[Dataset entries]
____
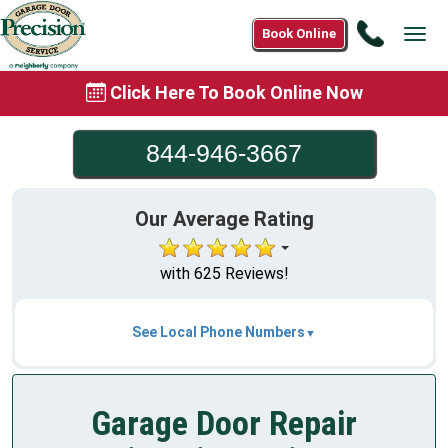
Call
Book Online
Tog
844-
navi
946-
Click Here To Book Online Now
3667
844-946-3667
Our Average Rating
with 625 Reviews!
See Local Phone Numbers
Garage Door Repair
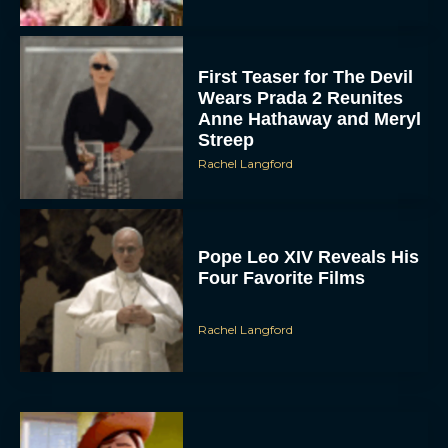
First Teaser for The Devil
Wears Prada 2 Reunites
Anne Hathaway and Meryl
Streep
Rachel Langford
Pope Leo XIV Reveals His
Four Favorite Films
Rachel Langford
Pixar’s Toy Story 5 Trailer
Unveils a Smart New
____
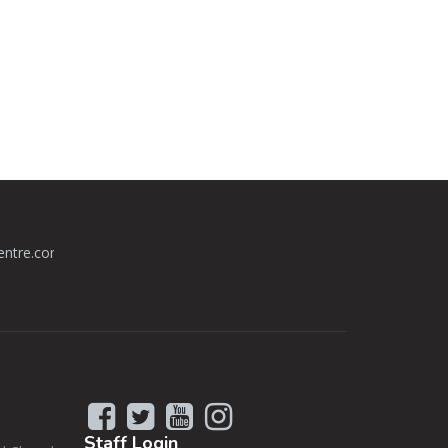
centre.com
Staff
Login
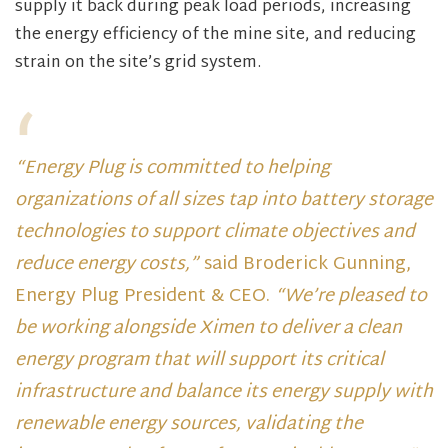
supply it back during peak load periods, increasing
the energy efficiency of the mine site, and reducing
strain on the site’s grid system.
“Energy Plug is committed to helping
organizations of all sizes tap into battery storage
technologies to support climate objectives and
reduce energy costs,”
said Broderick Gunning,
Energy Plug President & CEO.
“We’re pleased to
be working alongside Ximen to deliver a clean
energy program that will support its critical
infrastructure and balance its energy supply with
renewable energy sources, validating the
____
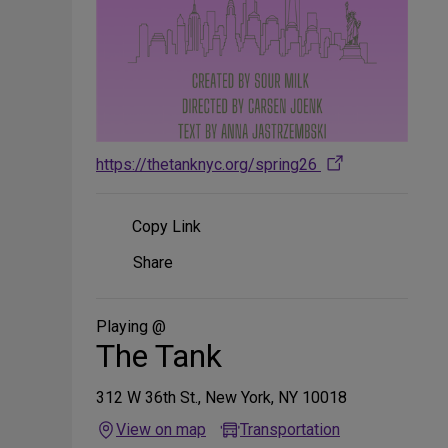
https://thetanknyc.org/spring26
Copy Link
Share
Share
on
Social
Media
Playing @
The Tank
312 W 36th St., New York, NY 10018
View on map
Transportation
____
## What is needed
As the answer, set down only the lines from the data above between the one holding "the energy efficiency" and the one holding "renewable energy sources, validating the", inclusive, exactly as they read.

## Exercise output
the energy efficiency of the mine site, and reducing
strain on the site’s grid system.
“Energy Plug is committed to helping
organizations of all sizes tap into battery storage
technologies to support climate objectives and
reduce energy costs,”
said Broderick Gunning,
Energy Plug President & CEO.
“We’re pleased to
be working alongside Ximen to deliver a clean
energy program that will support its critical
infrastructure and balance its energy supply with
renewable energy sources, validating the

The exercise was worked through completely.